A reforma tributária aprovada no Brasil começa a produzir efeitos concretos em diferentes setores, e a aviação comercial aparece entre os mais sensíveis às mudanças. Executivos do segmento já projetam impacto direto no bolso do consumidor. Segundo o CEO da Latam, Jerome Cadier, as passagens aéreas podem ficar até 25% mais caras com a implementação do novo modelo de tributação sobre o consumo.
A declaração foi feita durante o Fórum Brasileiro de Aviação, realizado nesta quinta-feira, 23. O executivo associou o possível aumento à elevação da carga tributária sobre o setor, resultado da unificação de impostos prevista na reforma. A mudança altera de forma relevante a estrutura de custos das companhias aéreas, que operam com margens apertadas e alta exposição a variações econômicas.

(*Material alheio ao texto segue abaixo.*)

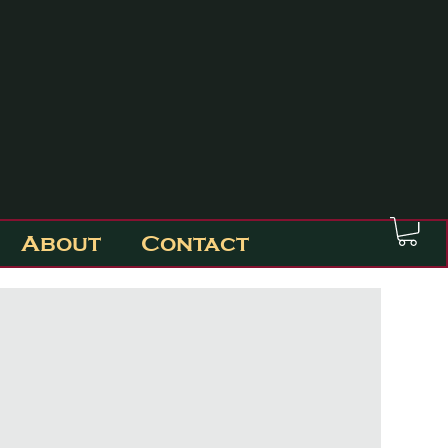
About
Contact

A regulamentação do novo sistema foi aprovada em 2024 e estabelece a substituição de tributos como PIS, Cofins, ICMS e ISS por um modelo de Imposto sobre Valor Agregado, o chamado IVA dual. Esse formato combina tributos federais e subnacionais em uma mesma lógica de incidência, com promessa de simplificação. Para a aviação, no entanto, a alíquota efetiva estimada pode chegar a cerca de 26,5%, número considerado elevado pelo setor.
O economista Paulo Narcélio Simões Amaral aponta que a regulamentação da reforma tributária instituiu o Comitê Gestor do Imposto sobre Bens e Serviços (CGIBS), o que marcou um novo modelo de coordenação federativa e um nível de controle mais rigoroso por parte das empresas.
Pressão sobre custos e impacto no consumidor
Com o aumento da carga tributária, as empresas tendem a repassar parte relevante desse custo para os preços finais. Na prática, isso significa tarifas mais altas para o passageiro. Cadier afirmou que o cenário pode reduzir a demanda por voos, sobretudo em rotas menos rentáveis, onde a elasticidade de preço costuma ser maior.
O efeito não se limita ao volume de passageiros. Há preocupação também com a conectividade aérea do país. Linhas regionais e destinos com menor fluxo podem perder frequência ou até deixar de ser atendidos, caso a operação se torne inviável financeiramente. O risco é de concentração de oferta em rotas mais lucrativas, ampliando desigualdades no acesso ao transporte aéreo.
Hoje, o Brasil ainda apresenta um índice baixo de viagens aéreas por habitante. De acordo com dados mencionados pelo CEO da Latam, a média é de cerca de meia passagem por pessoa ao ano. Em mercados mais maduros, como Estados Unidos e países da Europa, esse indicador é significativamente maior, o que evidencia espaço para crescimento no Brasil. Um aumento expressivo nos preços pode frear esse avanço.
O setor aéreo brasileiro já convive com desafios estruturais. Custos operacionais elevados, volatilidade cambial, preço do combustível e infraestrutura desigual compõem um cenário complexo. A introdução de uma carga tributária mais alta se soma a esse contexto, elevando a preocupação entre empresas e especialistas.
Diante desse quadro, o Ministério de Portos e Aeroportos avalia alternativas para reduzir os impactos da reforma sobre a aviação. Entre as possibilidades em análise estão incentivos à aviação regional e mecanismos de subsídio cruzado. Esse modelo permitiria que rotas mais lucrativas ajudassem a sustentar operações em destinos menos rentáveis, preservando a capilaridade do sistema.
A discussão também envolve a necessidade de equilibrar arrecadação e desenvolvimento econômico. A aviação é vista como um vetor importante de integração nacional, turismo e negócios. Qualquer redução na oferta de voos pode ter efeitos indiretos sobre outras áreas da economia, especialmente em regiões que dependem fortemente do transporte aéreo.
Ainda não há definição sobre eventuais ajustes específicos para o setor dentro do novo regime tributário. A fase de transição da reforma deve se estender pelos próximos anos, período em que impactos reais poderão ser medidos com mais precisão. Até lá, companhias e governo seguem em negociação para encontrar caminhos que reduzam distorções e evitem perdas mais amplas.
Enquanto isso, o consumidor pode começar a sentir mudanças graduais nos preços. A intensidade desse movimento dependerá de fatores como concorrência entre empresas, demanda interna e condições macroeconômicas. O que já está claro, na avaliação do setor, é que a reforma tributária redesenha o ambiente da aviação no país e exige adaptação rápida de todos os envolvidos.